Больше они не сказали ни слова и сидели поодаль друг от друга. Мать вела беседу со своими деньгами, дочь — со своими мыслями; у обеих глаза горели в полумраке слабо освещенной комнаты. Роб спал и храпел. Только забытый всеми попугай пребывал в движении. Он цеплялся своим кривым клювом за проволоку клетки, поднимался вверх к куполу и карабкался по нему, как муха, спускался оттуда вниз головою и тряс и кусал и дергал тонкую проволоку, как будто знал, что хозяину его грозит опасность, и во что бы то ни стало хотел вырваться и улететь, чтобы предостеречь его.
Глава LIII
Новые сведения
Родственники предателя — его отвергнутые брат и сестра — чувствовали тяжесть его преступления едва ли не сильнее, чем тот, кого он столь жестоко оскорбил. Как ни было любопытно и требовательно светское общество, однако оно сослужило службу мистеру Домби, побуждая его к преследованию и мести. Оно разожгло его страсть, задело его гордыню, превратило его жизнь в служение одной-единственной идее и способствовало тому, что утоление гнева стало целью, на которой сосредоточились все его помыслы. Все упорство и непреклонность его натуры, вся его жесткость, сумрачность и суровость, преувеличенное представление о собственном значении, все ревнивые чувства его, возмущавшиеся малейшей недооценкой его особы другими людьми,— все устремлялось в эту сторону, подобно многочисленным ручьям, сливающимся в единый поток, и увлекало его за собой. Самый страстный и необузданный человек оказался бы более мягкосердечным врагом, чем угрюмый мистер Домби, доведенный до такого состояния. Дикого зверя легче было бы остановить и успокоить, чем этого степенного джентльмена, носившего накрахмаленный галстук без единой морщинки.
Упорство его намерения являлось до какой-то степени заменой действия. Пока он еще не знал, где скрывается предатель, это упорство помогало ему отвлечься от собственного несчастья и занять себя другими мыслями. Брат и сестра его коварного фаворита были лишены этого утешения; события их жизни, прошлой и настоящей, делали его преступление особенно тяжким для них.
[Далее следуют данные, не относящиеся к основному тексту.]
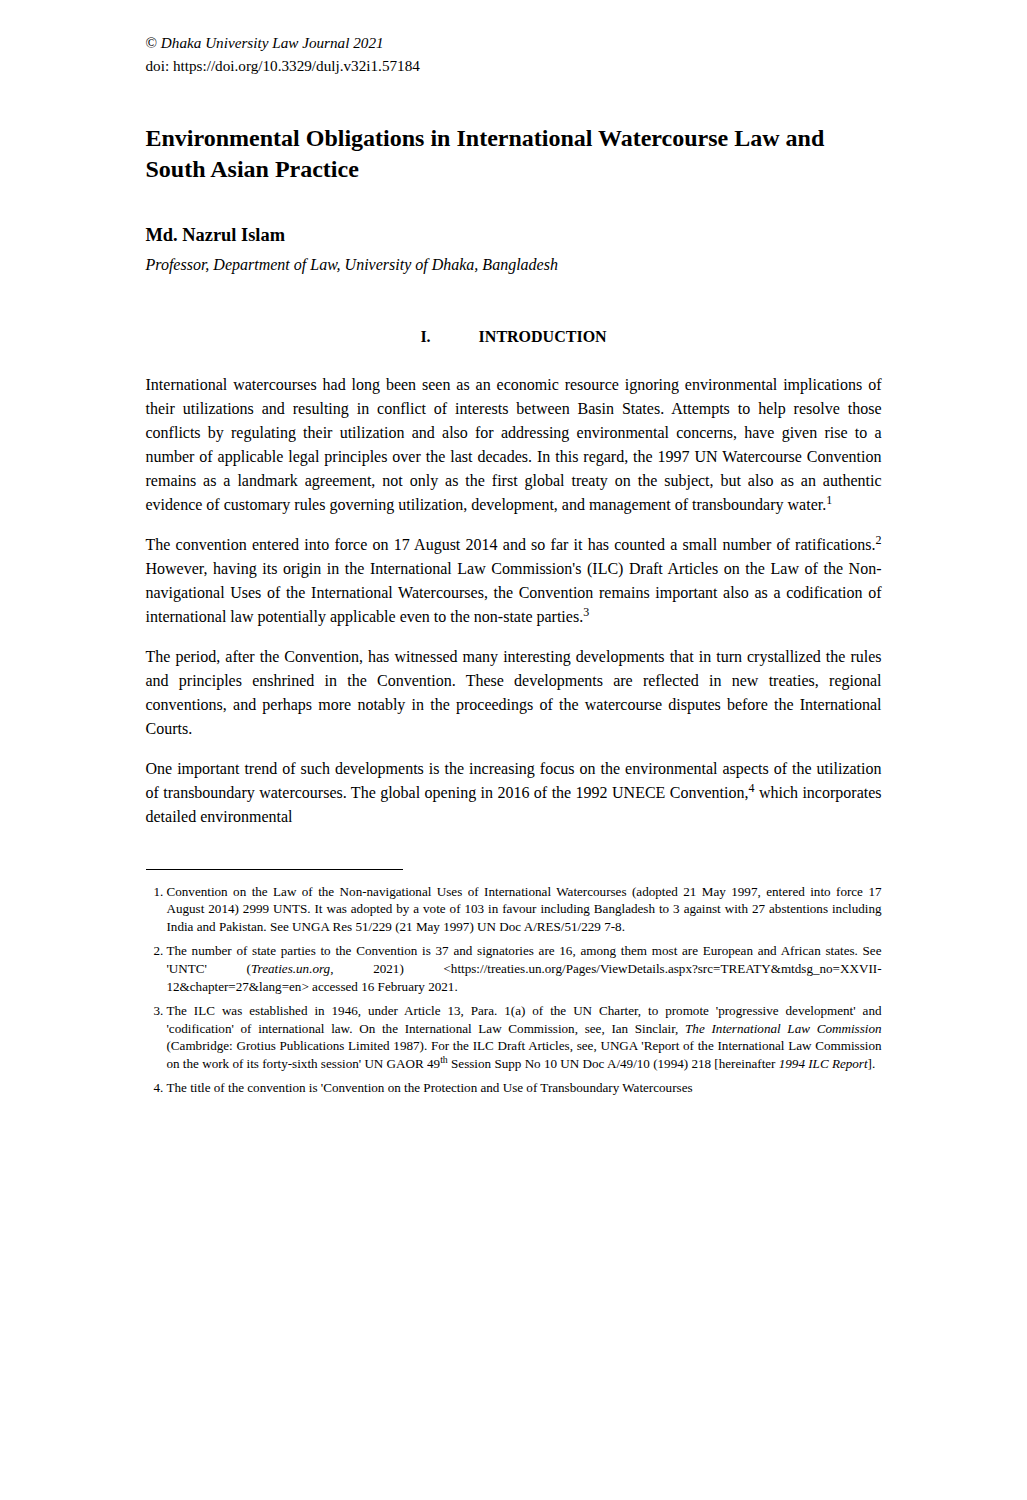© Dhaka University Law Journal 2021
doi: https://doi.org/10.3329/dulj.v32i1.57184
Environmental Obligations in International Watercourse Law and South Asian Practice
Md. Nazrul Islam
Professor, Department of Law, University of Dhaka, Bangladesh
I. INTRODUCTION
International watercourses had long been seen as an economic resource ignoring environmental implications of their utilizations and resulting in conflict of interests between Basin States. Attempts to help resolve those conflicts by regulating their utilization and also for addressing environmental concerns, have given rise to a number of applicable legal principles over the last decades. In this regard, the 1997 UN Watercourse Convention remains as a landmark agreement, not only as the first global treaty on the subject, but also as an authentic evidence of customary rules governing utilization, development, and management of transboundary water.1
The convention entered into force on 17 August 2014 and so far it has counted a small number of ratifications.2 However, having its origin in the International Law Commission's (ILC) Draft Articles on the Law of the Non-navigational Uses of the International Watercourses, the Convention remains important also as a codification of international law potentially applicable even to the non-state parties.3
The period, after the Convention, has witnessed many interesting developments that in turn crystallized the rules and principles enshrined in the Convention. These developments are reflected in new treaties, regional conventions, and perhaps more notably in the proceedings of the watercourse disputes before the International Courts.
One important trend of such developments is the increasing focus on the environmental aspects of the utilization of transboundary watercourses. The global opening in 2016 of the 1992 UNECE Convention,4 which incorporates detailed environmental
Convention on the Law of the Non-navigational Uses of International Watercourses (adopted 21 May 1997, entered into force 17 August 2014) 2999 UNTS. It was adopted by a vote of 103 in favour including Bangladesh to 3 against with 27 abstentions including India and Pakistan. See UNGA Res 51/229 (21 May 1997) UN Doc A/RES/51/229 7-8.
The number of state parties to the Convention is 37 and signatories are 16, among them most are European and African states. See 'UNTC' (Treaties.un.org, 2021) <https://treaties.un.org/Pages/ViewDetails.aspx?src=TREATY&mtdsg_no=XXVII-12&chapter=27&lang=en> accessed 16 February 2021.
The ILC was established in 1946, under Article 13, Para. 1(a) of the UN Charter, to promote 'progressive development' and 'codification' of international law. On the International Law Commission, see, Ian Sinclair, The International Law Commission (Cambridge: Grotius Publications Limited 1987). For the ILC Draft Articles, see, UNGA 'Report of the International Law Commission on the work of its forty-sixth session' UN GAOR 49th Session Supp No 10 UN Doc A/49/10 (1994) 218 [hereinafter 1994 ILC Report].
The title of the convention is 'Convention on the Protection and Use of Transboundary Watercourses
Быть может, иной раз сестра с грустью думала о том, что, останься она с ним в качестве его спутницы и друга, каким была для него когда-то, пожалуй, он не совершил бы этого преступления. Если и случалось ей об этом думать, она все же никогда не сожалела о своем выборе, нисколько не сомневалась в том, что исполнила свой долг, и отнюдь не преувеличивала своего самопожертвования. Но если такая мысль мелькала у согрешившего и раскаявшегося брата — а это иногда случалось,— она разрывала ему сердце и вызывала острые угрызения совести, почти нестерпимые. Ему и в голову не приходило порадоваться беде своего жестокого брата в отместку за перенесенные обиды. Разоблачение привело лишь к тому, что он стал наново обвинять себя и мысленно сокрушаться о своем ничтожестве и падении, которые разделял с ним другой человек, и это служило ему утешением, вызывая в то же время угрызения совести.